WHAT YOU WILL DO →
A - According to the passage describing the reaching experiment, how far did the stylus have to be from the starting position for the starting position and feedback cursor to become visible?
B - Pick up the passage on the reaching experiment after its final sentence and continue it in the same style.

(DOCUMENT PASSAGE)

In (a), the order of all experimental conditions and respective numbers of trials used are shown. Conditions where visual feedback (FB) of hand movement was present and/or visual feedback was rotated (Rotation) are marked in shaded squares. Participants were informed of the type of visual feedback at the beginning of each condition. For the conditions where the display of visual feedback was absent, participants were instructed to perform the task as if it were in a veridical-feedback environment or in a rotated-feedback environment. In (b), there are illustrations of selected experimental conditions, where hand movement (H), the starting position (SP), the target (T), and the feedback cursor (C) are shown. In (c), there is an illustration of the SP, target, and cursor display. In (d), there is an illustration of calculating adaptive shift and after-effect based on the pre-test, post-test adaptive-change and post-test after-effect for hand movements. The angular deviation (AD) is calculated as the direction of hand movement from the line connecting the hand position at movement onset and the center of the target. Adaptive shift (or after-effect) is calculated by subtracting AD1 from AD2 (or AD3).

https://doi.org/10.1371/journal.pone.0164602.g001

Similar to previous studies [16,21,35–38], at the beginning of each trial, participants were guided to the SP by one or two out of four red arrows pointing to the left, right, up, and down, appearing in the margins of the monitor. The idea behind this procedure was to guide participants to the SP without providing visual feedback of specific hand positions. The SP and the feedback cursor became visible when the stylus was within a radius of 15 mm from the SP, so that the participants were able to reach the SP reliably. Note that this visual feedback was veridical. After the cursor had stayed at SP for 500 ms, the black open circles arranged on the invisible ring appeared (Fig 1c). After a random interval between 500 to 1300 ms, one of the four open circles in the target directions was changed to a filled black circle (Fig 1c, T), which served as a target for reaching, and the SP and the feedback cursor disappeared.

In response, the participants made a reaching movement to the target. Participants were instructed to move as quickly and as accurately as possible to reach the target. No feedback cursor was shown during the movement. The completion of the movement was automatically detected by computer software when the distance between successively sampled positions of the stylus remained equal to or less than 0.25 mm for 400 ms. After the detection of hand-movement completion, the feedback cursor reappeared and stayed at the same location for 1500 ms, serving as a terminal visual feedback. After the feedback cursor had been displayed, the trial ended.

(End DOCUMENT PASSAGE)
(GIVEN ENTRIES)

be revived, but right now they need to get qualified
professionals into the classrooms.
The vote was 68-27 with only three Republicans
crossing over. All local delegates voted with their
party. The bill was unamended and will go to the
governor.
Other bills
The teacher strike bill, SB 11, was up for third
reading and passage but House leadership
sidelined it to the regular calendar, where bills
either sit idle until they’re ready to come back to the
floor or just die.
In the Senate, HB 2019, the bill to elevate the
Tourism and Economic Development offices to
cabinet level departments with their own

(End GIVEN ENTRIES)

TASK RESULTS →
A - Within a radius of 15 mm from the starting position.

B -
Experimental conditions

Similar to previous studies [16,35,36], we used ten fixed-order conditions (Fig 1a): (1) baseline 1, (2) pre-test, (3) baseline 2, (4) pre-test explicit-knowledge, (5) practice, (6) post-test adaptive-change, (7) maintenance 1, (8) post-test after-effect, (9) maintenance 2, and (10) post-test explicit-knowledge. The number of trials recorded for each condition is shown in Fig 1a. Terminal visual feedback was displayed on the monitor after the completion of hand movement only for conditions of baseline 1 and 2, practice, and maintenance 1 and 2 (Fig 1a, FB). For conditions where a visuomotor rotation was applied (i.e., practice, post-test adaptive-change, maintenance 1 and 2, and post-test explicit-knowledge, see Fig 1a, rotation), visual feedback was rotated 30°, 75° or 150° in the CCW direction depending on experimental groups. Veridical visual feedback was used for the rest of conditions (Fig 1a, rotation). The participants were informed of the type of visual feedback by the examiner at the beginning of each condition. For all conditions with veridical feedback, participants were informed that the reaching task was easy, but no information about the nature of visual feedback (i.e., veridical) was provided. For all conditions with rotated visual feedback, participants were informed that the reaching task was more difficult than the easy one, but no information about the introduction of a visuomotor rotation was provided. For the conditions where the display of visual feedback was absent, participants were instructed to perform the task as if it were an easy one (i.e., veridical visual feedback for pre-test and pre-test explicit-knowledge, and for post-test after-effect) or a more difficult one (i.e., rotated visual feedback for post-test adaptive-change and post-test explicit-knowledge).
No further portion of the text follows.